- Ph.D., Indiana University, 1980
- M.M., University of Wisconsin, 1976
- B.M., North Texas State University, 1971
Mellonee V. Burnim
Professor Emerita, Ethnomusicology
Professor Emerita, Ethnomusicology
Throughout her career, Mellonee Burnim has intertwined, scholarship, creative activity, teaching, and service as evidenced by the landmark books and articles she has produced, the musical ensembles she has led, an archive she has directed, and perhaps most meaningful, the scholars she has mentored. It’s hard to believe that Mellonee’s time at IU has spanned 40 years. She came here to pursue a Ph.D. in ethnomusicology and was recruited to establish the African Choral Ensemble in 1976. She never stopped giving her time and love of music, scholarship, and performance to the IU and Bloomington communities. She began her career in the Department of Afro-American Studies (currently, the Department of African American and African Diaspora Studies). With her reputation as a leading scholar in Black religious music flourishing, she transferred to the Department of Folklore and Ethnomusicology in 1999.
We must first recognize Mellonee Burnim as a pioneer in the field of African American gospel music. When she began her research on this topic, she was one of only four scholars working in this field. Her experience as a performer informed her scholarly inquiry. Her written works have become essential readings for those studying African American religious music. Her articles can be found in many journals, including Ethnomusicology, The Western Journal of Black Studies, and the Garland Encyclopedia of World Music. Mellonee’s most significant scholarly achievement to date is the publication of African American Music: An Introduction (2006), co-edited with Portia K. Maultsby. Last year, a second edition of this seminal work was released; the companion edition, Issues in African American Music: Power, Gender, Race, Representation, came out last fall. Both are key texts on the subject in classrooms nationwide.
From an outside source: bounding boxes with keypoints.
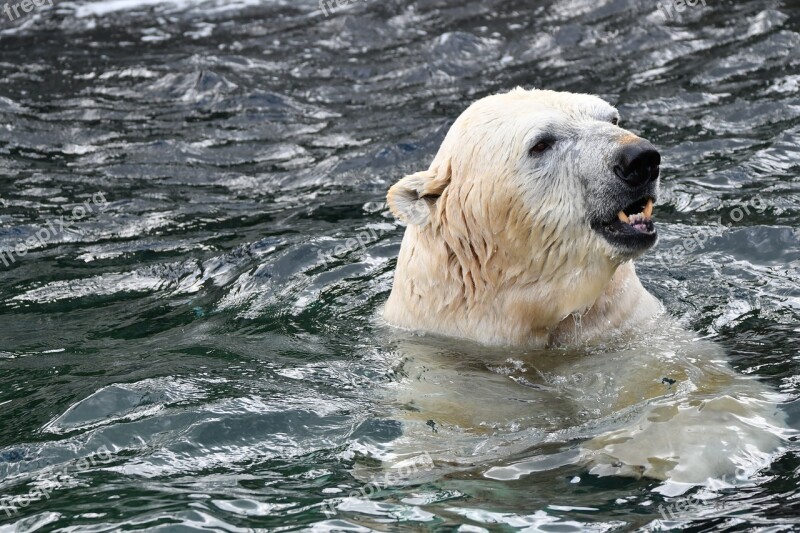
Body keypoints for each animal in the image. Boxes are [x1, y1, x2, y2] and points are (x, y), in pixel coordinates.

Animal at [374, 88, 788, 494]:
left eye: (612, 117)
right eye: (541, 143)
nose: (640, 159)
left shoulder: (616, 323)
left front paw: (644, 448)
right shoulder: (449, 360)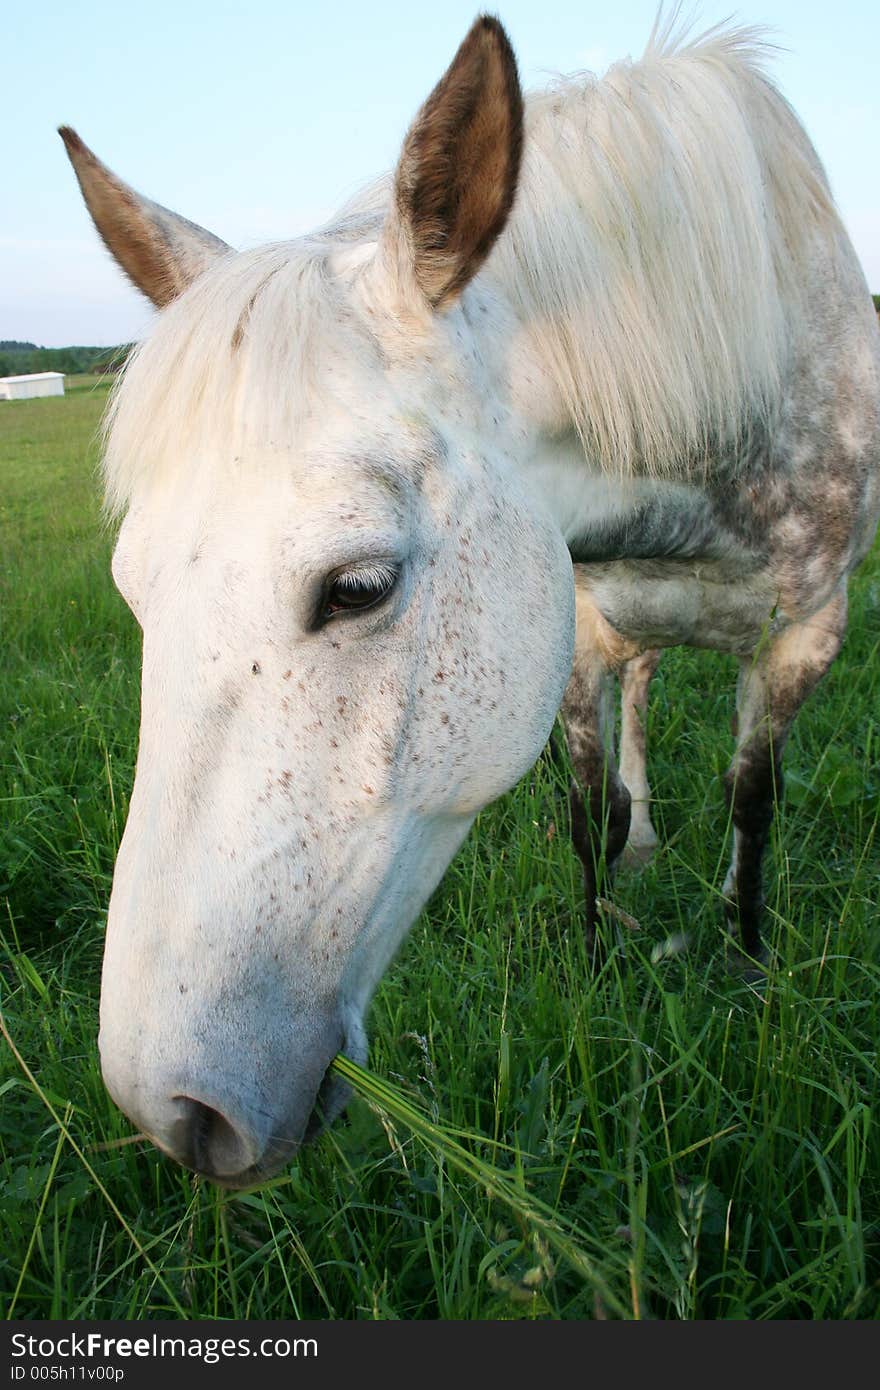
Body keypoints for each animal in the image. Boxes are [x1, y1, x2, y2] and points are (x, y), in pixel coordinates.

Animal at [63, 13, 878, 1184]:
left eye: (358, 587)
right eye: (136, 591)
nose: (173, 1111)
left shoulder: (805, 637)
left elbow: (752, 801)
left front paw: (744, 955)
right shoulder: (575, 629)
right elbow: (591, 809)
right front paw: (599, 950)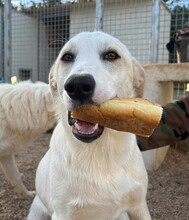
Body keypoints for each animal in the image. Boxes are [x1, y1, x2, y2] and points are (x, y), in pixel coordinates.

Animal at [27, 31, 151, 219]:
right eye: (67, 57)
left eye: (111, 55)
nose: (78, 85)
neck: (100, 153)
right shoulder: (62, 213)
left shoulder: (139, 206)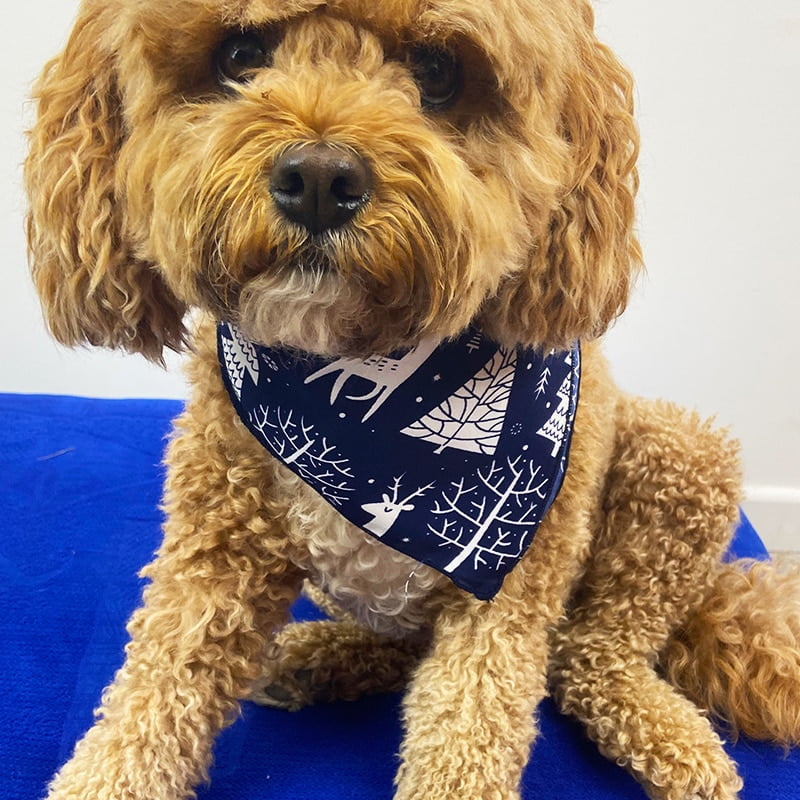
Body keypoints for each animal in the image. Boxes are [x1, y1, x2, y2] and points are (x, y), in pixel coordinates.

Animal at [23, 1, 800, 800]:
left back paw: (671, 735)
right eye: (239, 55)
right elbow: (158, 688)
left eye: (437, 71)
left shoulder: (503, 594)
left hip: (678, 461)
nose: (319, 176)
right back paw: (321, 656)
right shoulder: (216, 549)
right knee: (413, 645)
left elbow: (469, 728)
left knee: (591, 652)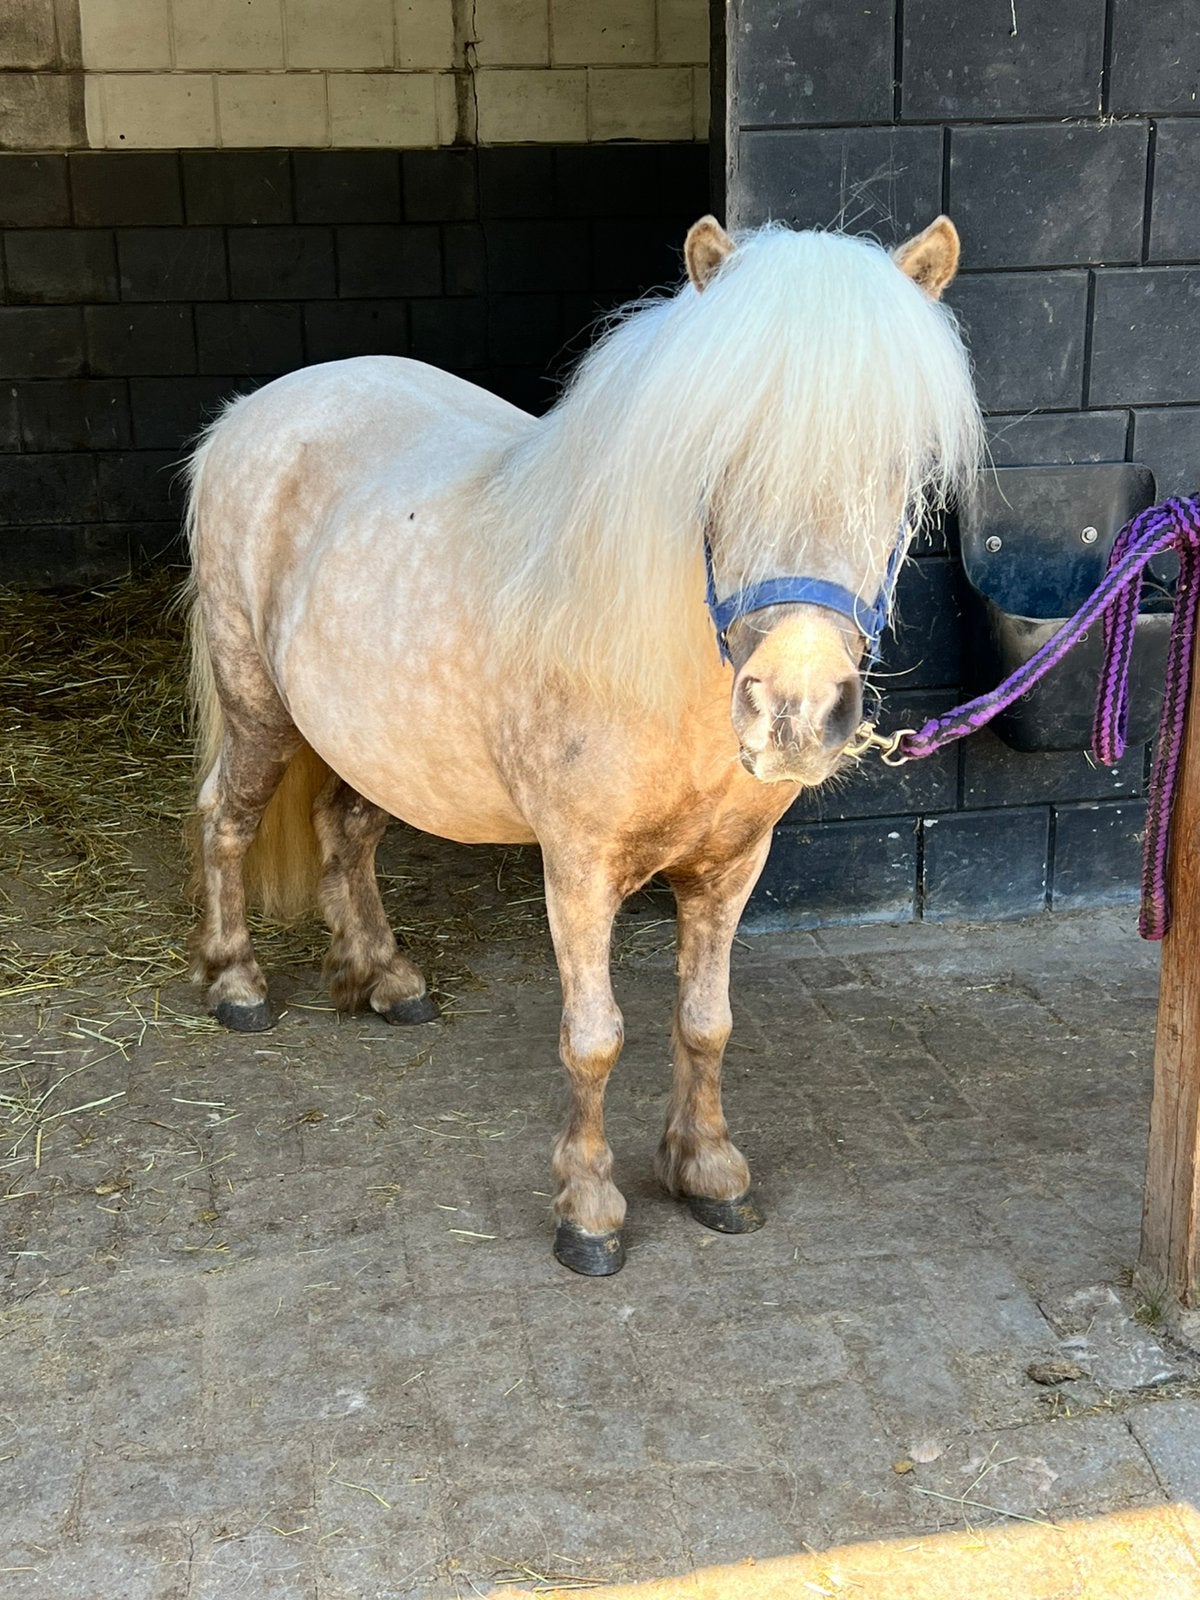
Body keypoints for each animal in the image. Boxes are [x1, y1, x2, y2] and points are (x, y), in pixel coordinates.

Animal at [184, 213, 981, 1275]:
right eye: (716, 460)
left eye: (896, 469)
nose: (794, 711)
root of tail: (252, 413)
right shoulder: (578, 867)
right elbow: (594, 1038)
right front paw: (590, 1209)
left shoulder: (731, 867)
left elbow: (706, 1022)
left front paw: (707, 1169)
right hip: (257, 707)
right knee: (226, 821)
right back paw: (236, 981)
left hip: (378, 747)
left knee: (342, 830)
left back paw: (383, 977)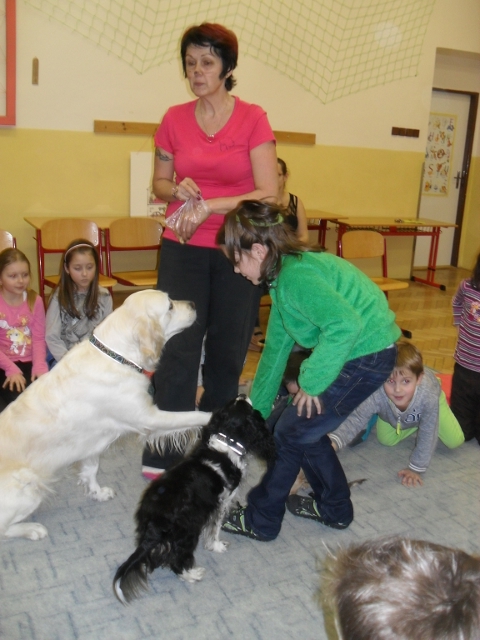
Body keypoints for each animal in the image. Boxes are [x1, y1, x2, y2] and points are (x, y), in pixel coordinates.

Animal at [0, 290, 211, 541]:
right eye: (169, 306)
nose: (194, 304)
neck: (118, 356)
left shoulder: (92, 440)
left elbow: (91, 470)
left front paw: (97, 492)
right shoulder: (148, 418)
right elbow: (192, 416)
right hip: (31, 487)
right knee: (4, 528)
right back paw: (33, 529)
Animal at [113, 395, 276, 604]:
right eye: (245, 406)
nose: (242, 395)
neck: (225, 442)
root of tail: (156, 520)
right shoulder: (222, 502)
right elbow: (215, 529)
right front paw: (217, 546)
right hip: (188, 531)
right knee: (176, 558)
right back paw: (191, 574)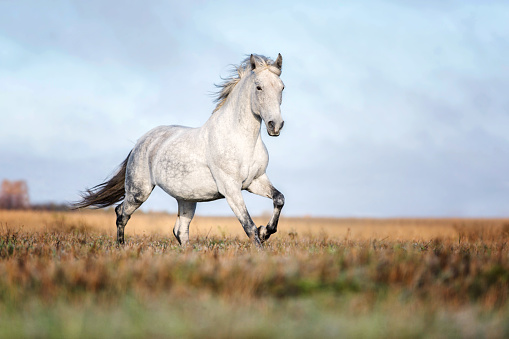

Mellonee’s scholarly contributions illustrate the range and quality of her research on religious music, providing a historical, socio-cultural, and political context for the evolution of the Negro spiritual and gospel music, their contemporary manifestations, and the interrelatedness of these two distinct genres. Dr. Bernice Johnson Reagon writes that, “Burnim’s strength is in her analytical work, based on her field research and theoretical application charged with prowess as a performer. As an accomplished musician in gospel music, Burnim brings into her scholarship expanded currency within the culture she is studying.”
Mellonee’s nontraditional approach established her as a pioneer on many levels. In addition to teaching performance in the choral ensemble, Mellonee provides students the opportunity to engage with music performance in its original context by taking them to a Black worship service where they experience the culture first-hand, acquiring a deeper understanding of the social values and traditions that inform the music-making process. As a teacher, Mellonee is a master at inspiring students to think critically abd to focus on broader concepts rather than on a mere series of facts. She has been an important mentor in the lives of her graduate students, guiding them seamlessly through the grueling process of dissertation writing and toward success in acquiring academic positions. Mellonee’s reputation as an educator has brought her a multitude of invitations to teach at other institutions, such as Yale University, the University of Malawi, the Theological Center in Atlanta, and the prestigious North Carolina Center for the Advancement of Teaching.
Mellonee has served as chair of the Department of Afro-American Studies, director of the Ethnomusicology Institute, and director of Undergraduate Studies in the Departments of Afro-American Studies and Folklore and Ethnomusicology. She must be recognized for the dramatic increase of majors and minors to the highest numbers in the history of both departments. At the campus level, she has been a strong advocate for promoting diversity in all areas of campus life. In fact, she was appointed by former Chancellor Ken Gros Louis as head of the Commission on Recruitment and Retention of Non-White and Women Faculty.
Mellonee’s reputation as a leading scholar of gospel music resulted in her serving as consultant for two films on this topic: We Love You Like a Rock and Saturday night, Sunday Morning. During her tenure as director of the Archives of African American Music and Culture, she produced two successful Themester forums: “Hot Buttered Soul; The Role of Foodways and Music-Making in Building and Sustaining African American Communities” and “Bodies of Sound: Locating the Beautiful in African American Music.” Both panels captivated their audience (standing room only) and Burnim directed corresponding exhibits to explore the ways musicians make broader commentary on history, culture, politics, and social relationships. A highlight of her career is Why We Sing: Indianapolis Gospel Music in Church, Community, and Industry—a landmark conference addressing crossover marketing of sacred music, performance, and African American entrepreneurship.
Beyond the university, Mellonee’s skills as a musician and teacher have given her a leading role in the religious life of Bloomington. She has served as the minister of music for the congregations of Bethel African Methodist Episcopal Church and Fairview United Methodist Church. In addition, she has published the results of her research and experience, making them generally available to choir directors in churches throughout the nation.
Mellonee Burnim reaches gracefully in two directions as an educator—inward to the university, outward to the national and international community—building a bridge between scholarship and service through her research, performance, and professional action. Her presence will surely be missed.